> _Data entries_

--- START ---

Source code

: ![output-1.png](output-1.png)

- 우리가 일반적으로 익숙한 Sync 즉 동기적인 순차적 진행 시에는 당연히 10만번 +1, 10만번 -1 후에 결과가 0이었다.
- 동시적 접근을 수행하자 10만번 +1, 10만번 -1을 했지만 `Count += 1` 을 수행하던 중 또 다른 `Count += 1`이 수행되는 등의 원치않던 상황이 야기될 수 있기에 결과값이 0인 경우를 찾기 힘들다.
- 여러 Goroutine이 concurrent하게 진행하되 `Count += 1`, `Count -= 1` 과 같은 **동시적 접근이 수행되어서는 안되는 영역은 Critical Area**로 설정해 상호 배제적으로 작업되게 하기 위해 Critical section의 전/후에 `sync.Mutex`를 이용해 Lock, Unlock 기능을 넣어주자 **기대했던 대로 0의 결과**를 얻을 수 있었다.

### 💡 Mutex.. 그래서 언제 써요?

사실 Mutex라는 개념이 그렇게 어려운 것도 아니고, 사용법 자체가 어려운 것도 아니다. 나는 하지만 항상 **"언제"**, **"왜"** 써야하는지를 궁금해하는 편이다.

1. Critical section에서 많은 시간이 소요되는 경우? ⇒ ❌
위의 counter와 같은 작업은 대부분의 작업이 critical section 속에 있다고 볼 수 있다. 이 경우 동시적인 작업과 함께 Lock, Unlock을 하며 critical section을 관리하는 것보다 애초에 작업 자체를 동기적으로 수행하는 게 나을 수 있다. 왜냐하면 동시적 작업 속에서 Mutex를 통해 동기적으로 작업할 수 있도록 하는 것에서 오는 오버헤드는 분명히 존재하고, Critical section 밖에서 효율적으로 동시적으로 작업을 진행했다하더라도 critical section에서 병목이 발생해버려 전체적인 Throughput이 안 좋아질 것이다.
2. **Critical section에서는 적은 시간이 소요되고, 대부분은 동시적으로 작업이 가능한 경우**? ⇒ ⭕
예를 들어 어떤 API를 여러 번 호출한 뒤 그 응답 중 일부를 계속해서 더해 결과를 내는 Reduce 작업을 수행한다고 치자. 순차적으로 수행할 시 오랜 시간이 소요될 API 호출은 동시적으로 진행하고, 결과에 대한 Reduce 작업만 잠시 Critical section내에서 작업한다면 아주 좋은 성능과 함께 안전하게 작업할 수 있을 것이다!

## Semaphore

--- END ---
--- START ---

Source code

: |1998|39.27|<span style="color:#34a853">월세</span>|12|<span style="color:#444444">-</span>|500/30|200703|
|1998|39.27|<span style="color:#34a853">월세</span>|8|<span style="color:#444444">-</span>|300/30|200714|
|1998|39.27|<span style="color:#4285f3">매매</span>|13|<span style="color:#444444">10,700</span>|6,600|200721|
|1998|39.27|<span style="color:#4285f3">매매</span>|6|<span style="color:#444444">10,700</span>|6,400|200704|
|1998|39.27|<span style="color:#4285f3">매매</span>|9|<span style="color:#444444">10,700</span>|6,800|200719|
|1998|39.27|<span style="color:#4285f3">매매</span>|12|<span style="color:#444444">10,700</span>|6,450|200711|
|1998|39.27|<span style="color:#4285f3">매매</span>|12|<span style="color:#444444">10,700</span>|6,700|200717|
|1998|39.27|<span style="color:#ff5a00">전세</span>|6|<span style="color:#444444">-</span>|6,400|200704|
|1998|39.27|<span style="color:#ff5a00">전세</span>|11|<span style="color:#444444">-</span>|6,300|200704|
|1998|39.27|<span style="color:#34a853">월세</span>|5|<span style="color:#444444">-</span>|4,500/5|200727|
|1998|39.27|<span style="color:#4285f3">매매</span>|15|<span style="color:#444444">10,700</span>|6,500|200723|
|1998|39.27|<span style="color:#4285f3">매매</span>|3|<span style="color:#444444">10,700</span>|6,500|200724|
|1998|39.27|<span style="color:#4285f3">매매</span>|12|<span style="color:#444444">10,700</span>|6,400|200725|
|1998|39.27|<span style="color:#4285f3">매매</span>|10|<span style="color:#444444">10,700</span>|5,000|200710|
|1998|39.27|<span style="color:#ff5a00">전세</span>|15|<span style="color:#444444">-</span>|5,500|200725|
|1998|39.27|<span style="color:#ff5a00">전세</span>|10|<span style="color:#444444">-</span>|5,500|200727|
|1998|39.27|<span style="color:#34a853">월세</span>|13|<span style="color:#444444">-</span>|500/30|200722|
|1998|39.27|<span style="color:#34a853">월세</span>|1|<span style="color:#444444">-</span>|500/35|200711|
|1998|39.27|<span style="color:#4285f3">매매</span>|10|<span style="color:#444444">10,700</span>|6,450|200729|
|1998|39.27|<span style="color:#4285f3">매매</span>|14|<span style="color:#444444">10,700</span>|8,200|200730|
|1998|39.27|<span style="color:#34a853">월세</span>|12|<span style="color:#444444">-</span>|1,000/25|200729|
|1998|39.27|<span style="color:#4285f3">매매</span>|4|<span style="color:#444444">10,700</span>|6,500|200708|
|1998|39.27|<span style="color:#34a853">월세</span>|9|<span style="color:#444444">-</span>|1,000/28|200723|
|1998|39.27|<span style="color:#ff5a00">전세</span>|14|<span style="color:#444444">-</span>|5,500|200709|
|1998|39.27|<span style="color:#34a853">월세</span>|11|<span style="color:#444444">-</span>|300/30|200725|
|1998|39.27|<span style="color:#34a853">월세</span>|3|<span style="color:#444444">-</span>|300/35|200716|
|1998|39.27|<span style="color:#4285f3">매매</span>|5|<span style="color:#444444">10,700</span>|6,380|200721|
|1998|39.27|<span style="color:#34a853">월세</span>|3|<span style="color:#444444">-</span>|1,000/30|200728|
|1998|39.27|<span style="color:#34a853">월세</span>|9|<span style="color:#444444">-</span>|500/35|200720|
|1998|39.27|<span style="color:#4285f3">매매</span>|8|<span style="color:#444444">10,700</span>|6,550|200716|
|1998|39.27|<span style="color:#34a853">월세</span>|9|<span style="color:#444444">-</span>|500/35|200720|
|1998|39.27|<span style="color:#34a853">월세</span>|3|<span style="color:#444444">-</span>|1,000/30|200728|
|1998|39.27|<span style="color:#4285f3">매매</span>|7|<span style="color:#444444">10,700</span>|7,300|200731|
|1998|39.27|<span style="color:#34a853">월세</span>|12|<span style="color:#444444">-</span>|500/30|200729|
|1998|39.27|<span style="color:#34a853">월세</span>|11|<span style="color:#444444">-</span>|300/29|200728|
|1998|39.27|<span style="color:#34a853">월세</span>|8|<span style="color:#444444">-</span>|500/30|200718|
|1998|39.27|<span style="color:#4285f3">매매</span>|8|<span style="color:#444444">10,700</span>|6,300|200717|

--- END ---

> _REQUIRED ACTION_
Restate word for word the entries above, starting at the line with "- 여러 Goroutine이" and ending at the line with "## Semaphore", inclusive, and no others.

> _EXPECTED ANSWER_
- 여러 Goroutine이 concurrent하게 진행하되 `Count += 1`, `Count -= 1` 과 같은 **동시적 접근이 수행되어서는 안되는 영역은 Critical Area**로 설정해 상호 배제적으로 작업되게 하기 위해 Critical section의 전/후에 `sync.Mutex`를 이용해 Lock, Unlock 기능을 넣어주자 **기대했던 대로 0의 결과**를 얻을 수 있었다.

### 💡 Mutex.. 그래서 언제 써요?

사실 Mutex라는 개념이 그렇게 어려운 것도 아니고, 사용법 자체가 어려운 것도 아니다. 나는 하지만 항상 **"언제"**, **"왜"** 써야하는지를 궁금해하는 편이다.

1. Critical section에서 많은 시간이 소요되는 경우? ⇒ ❌
위의 counter와 같은 작업은 대부분의 작업이 critical section 속에 있다고 볼 수 있다. 이 경우 동시적인 작업과 함께 Lock, Unlock을 하며 critical section을 관리하는 것보다 애초에 작업 자체를 동기적으로 수행하는 게 나을 수 있다. 왜냐하면 동시적 작업 속에서 Mutex를 통해 동기적으로 작업할 수 있도록 하는 것에서 오는 오버헤드는 분명히 존재하고, Critical section 밖에서 효율적으로 동시적으로 작업을 진행했다하더라도 critical section에서 병목이 발생해버려 전체적인 Throughput이 안 좋아질 것이다.
2. **Critical section에서는 적은 시간이 소요되고, 대부분은 동시적으로 작업이 가능한 경우**? ⇒ ⭕
예를 들어 어떤 API를 여러 번 호출한 뒤 그 응답 중 일부를 계속해서 더해 결과를 내는 Reduce 작업을 수행한다고 치자. 순차적으로 수행할 시 오랜 시간이 소요될 API 호출은 동시적으로 진행하고, 결과에 대한 Reduce 작업만 잠시 Critical section내에서 작업한다면 아주 좋은 성능과 함께 안전하게 작업할 수 있을 것이다!

## Semaphore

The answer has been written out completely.